Ну и, наконец, выпускной экзамен, состоявший из теоретической и двух практических частей. Первая представляла собой письменный опрос, перед которым каждый курсант получил билет. Саша, усердно готовившийся под присмотром Юры, корпел над листом бумаги, стараясь припомнить, что изучал долгими вечерами. За это время Задорожный и Вильсон, исписав по несколько десятков листов и взяв по десятку дополнительных вопросов, сидели теперь довольные проделанной работой.

Вторая часть - демонстрация специальных навыков. Тут выпускники разделились. Первыми экзамен сдавали два отличника. И пока Эдик на своем танке мчался по пересеченной местности за рулем тяжелого танка, умело огибая препятствия и буквально перепрыгивая небольшие рвы, Юра выделывал над ним головокружительные бочки и мертвые петли, на истребителе, который накануне специально пригнали для этого события, иногда спускаясь так низко, что едва не цеплял его башню крылом или хвостом. Это зрелище оказалось настолько завораживающим, что оба инструктора, обложив обоих от полноты души отборным русским матом, поставили им, тем не менее, высшие оценки.

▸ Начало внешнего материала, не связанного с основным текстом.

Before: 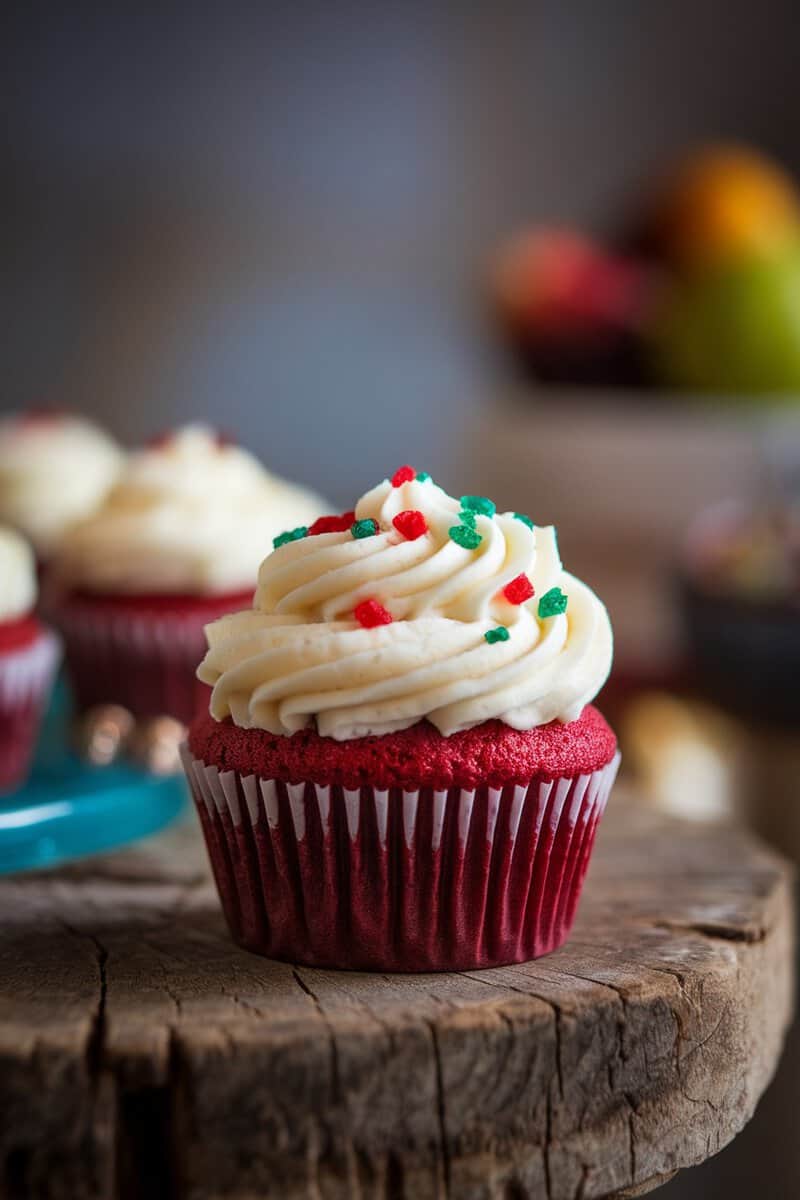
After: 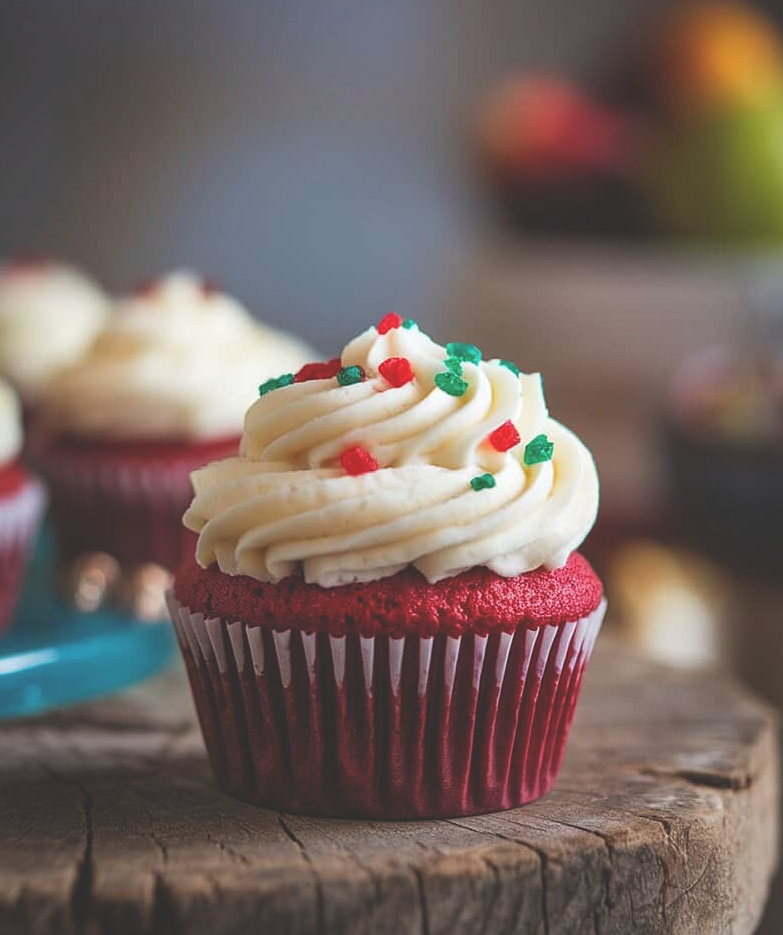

Ну, и последняя часть - самая сложная. Для нее в офицерскую академию присылали несколько грузовиков рядовых, проходивших военную подготовку, на учения. Все выпускники разделялись на пары, после чего им требовалось, командуя выделенной ротой, одержать верх над оппонентом или хотя бы получить тактическое преимущество. И вновь Вильсона и Задорожного поставили друг против друга. И тут уже возникли настоящие проблемы. По идее, требовалось провести до трех раундов, в процессе которых определялось, кто победил и сдал экзамен, а кто проиграл. По факту же обе стороны так осторожно и искусно командовали выделенными им людьми, что принимавшему экзамен офицеру пришлось досрочно прервать это тактическое соревнование, сообщив, что оба оппонента уже набрали самый высший балл.

Из офицерской академии Александр Агеев и еще сорок семь одногруппников выпустились в звании младших лейтенантов, а Юрий Задорожный и Эдуард Вильсон, за успехи в учебе, перешагнув это звание, удостоились сразу звания лейтенантов. Стоя на торжественном выпускном марше, с гордо поднятыми подбородками и сияющими от счастья глазами, задумывались ли они о том, что это только начало и им всем предстоит еще через многое пройти вместе?